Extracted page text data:
[Start of section]
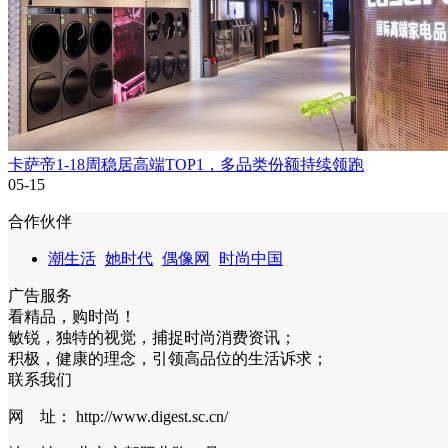
卡萨帝1-18周稳居高端TOP1，多品类份额持续领跑
05-15
合作伙伴
潮生活
她时代
偶像网
时尚中国
广告服务
看精品，购时尚！
敏锐，独特的视觉，捕捉时尚消费资讯；
积极，健康的理念，引领高品位的生活诉求；
联系我们
网 址： http://www.digest.sc.cn/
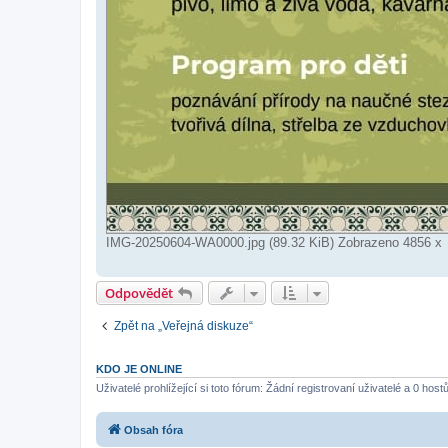
IMG-20250604-WA0000.jpg (89.32 KiB) Zobrazeno 4856 x
Odpovědět
Zpět na „Veřejná diskuze“
KDO JE ONLINE
Uživatelé prohlížející si toto fórum: Žádní registrovaní uživatelé a 0 host
Obsah fóra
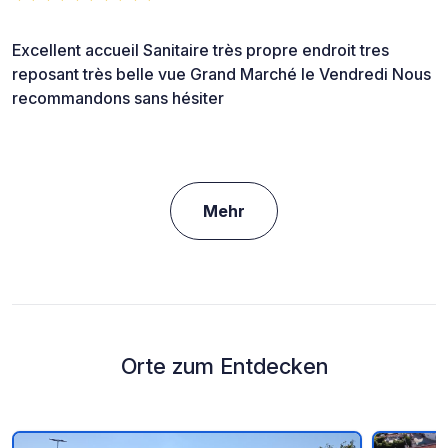
Excellent accueil Sanitaire très propre endroit tres
reposant très belle vue Grand Marché le Vendredi Nous
recommandons sans hésiter
Mehr
Orte zum Entdecken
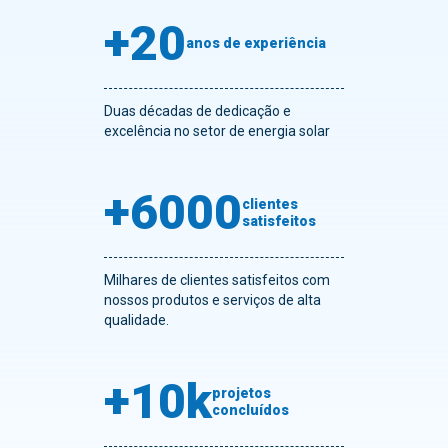
+20
anos de experiência
Duas décadas de dedicação e
excelência no setor de energia solar
+6000
clientes
satisfeitos
Milhares de clientes satisfeitos com
nossos produtos e serviços de alta
qualidade.
+10k
projetos
concluídos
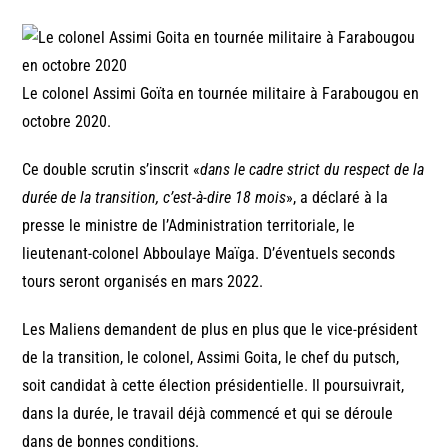
Le colonel Assimi Goïta en tournée militaire à Farabougou en
octobre 2020.
Ce double scrutin s’inscrit «
dans le cadre strict du respect de la
durée de la transition, c’est-à-dire 18 mois
», a déclaré à la
presse le ministre de l’Administration territoriale, le
lieutenant-colonel Abboulaye Maïga. D’éventuels seconds
tours seront organisés en mars 2022.
Les Maliens demandent de plus en plus que le vice-président
de la transition, le colonel, Assimi Goita, le chef du putsch,
soit candidat à cette élection présidentielle. Il poursuivrait,
dans la durée, le travail déjà commencé et qui se déroule
dans de bonnes conditions.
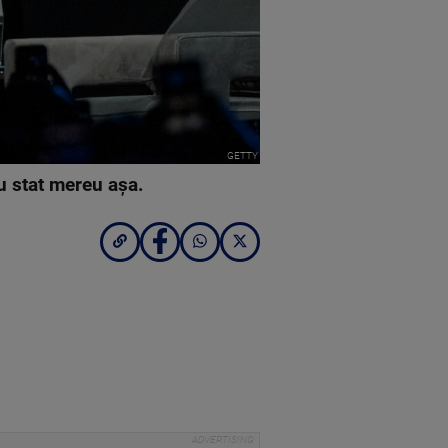
GETTY
au stat mereu așa.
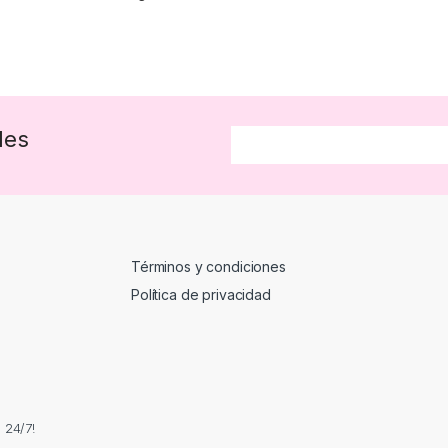
des
Términos y condiciones
Política de privacidad
 24/7!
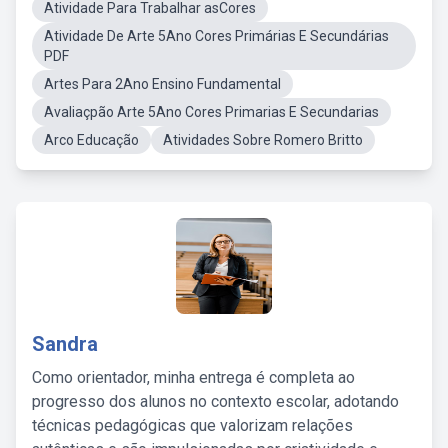
Atividade Para Trabalhar asCores
Atividade De Arte 5Ano Cores Primárias E Secundárias
PDF
Artes Para 2Ano Ensino Fundamental
Avaliaçpão Arte 5Ano Cores Primarias E Secundarias
Arco Educação
Atividades Sobre Romero Britto
Sandra
Como orientador, minha entrega é completa ao
progresso dos alunos no contexto escolar, adotando
técnicas pedagógicas que valorizam relações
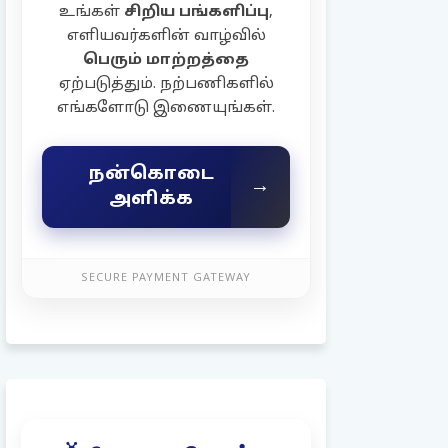
உங்கள்
சிறிய பங்களிப்பு
,
எளியவர்களின் வாழ்வில்
பெரும் மாற்றத்தை
ஏற்படுத்தும். நற்பணிகளில்
எங்களோடு இணையுங்கள்.
நன்கொடை
→
அளிக்க
SECURE PAYMENT GATEWAY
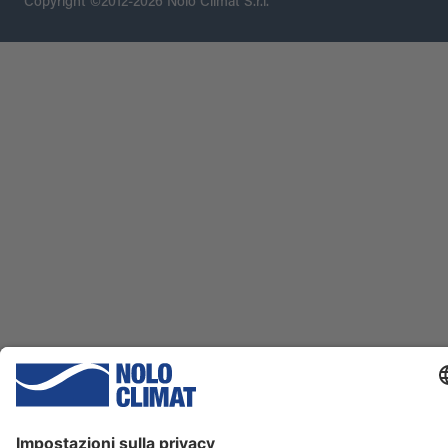
Copyright ©2012-2026 Nolo Climat S.r.l.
[End of section]
## WORK INSTRUCTIONS
The records above must be printed exactly; the pictures stay out.

## RESULT BELOW
卡萨帝1-18周稳居高端TOP1，多品类份额持续领跑
05-15
合作伙伴
潮生活
她时代
偶像网
时尚中国
广告服务
看精品，购时尚！
敏锐，独特的视觉，捕捉时尚消费资讯；
积极，健康的理念，引领高品位的生活诉求；
联系我们
网 址： http://www.digest.sc.cn/
IMG-20250604-WA0000.jpg (89.32 KiB) Zobrazeno 4856 x
Odpovědět
Zpět na „Veřejná diskuze“
KDO JE ONLINE
Uživatelé prohlížející si toto fórum: Žádní registrovaní uživatelé a 0 host
Obsah fóra
Excellent accueil Sanitaire très propre endroit tres
reposant très belle vue Grand Marché le Vendredi Nous
recommandons sans hésiter
Mehr
Orte zum Entdecken
+20
anos de experiência
Duas décadas de dedicação e
excelência no setor de energia solar
+6000
clientes
satisfeitos
Milhares de clientes satisfeitos com
nossos produtos e serviços de alta
qualidade.
+10k
projetos
concluídos
Le colonel Assimi Goïta en tournée militaire à Farabougou en
octobre 2020.
Ce double scrutin s’inscrit «
dans le cadre strict du respect de la
durée de la transition, c’est-à-dire 18 mois
», a déclaré à la
presse le ministre de l’Administration territoriale, le
lieutenant-colonel Abboulaye Maïga. D’éventuels seconds
tours seront organisés en mars 2022.
Les Maliens demandent de plus en plus que le vice-président
de la transition, le colonel, Assimi Goita, le chef du putsch,
soit candidat à cette élection présidentielle. Il poursuivrait,
dans la durée, le travail déjà commencé et qui se déroule
dans de bonnes conditions.
GETTY
au stat mereu așa.
des
Términos y condiciones
Política de privacidad
 24/7!
Atividade Para Trabalhar asCores
Atividade De Arte 5Ano Cores Primárias E Secundárias
PDF
Artes Para 2Ano Ensino Fundamental
Avaliaçpão Arte 5Ano Cores Primarias E Secundarias
Arco Educação
Atividades Sobre Romero Britto
Sandra
Como orientador, minha entrega é completa ao
progresso dos alunos no contexto escolar, adotando
técnicas pedagógicas que valorizam relações
உங்கள்
சிறிய பங்களிப்பு
,
எளியவர்களின் வாழ்வில்
பெரும் மாற்றத்தை
ஏற்படுத்தும். நற்பணிகளில்
எங்களோடு இணையுங்கள்.
நன்கொடை
→
அளிக்க
SECURE PAYMENT GATEWAY
Copyright ©2012-2026 Nolo Climat S.r.l.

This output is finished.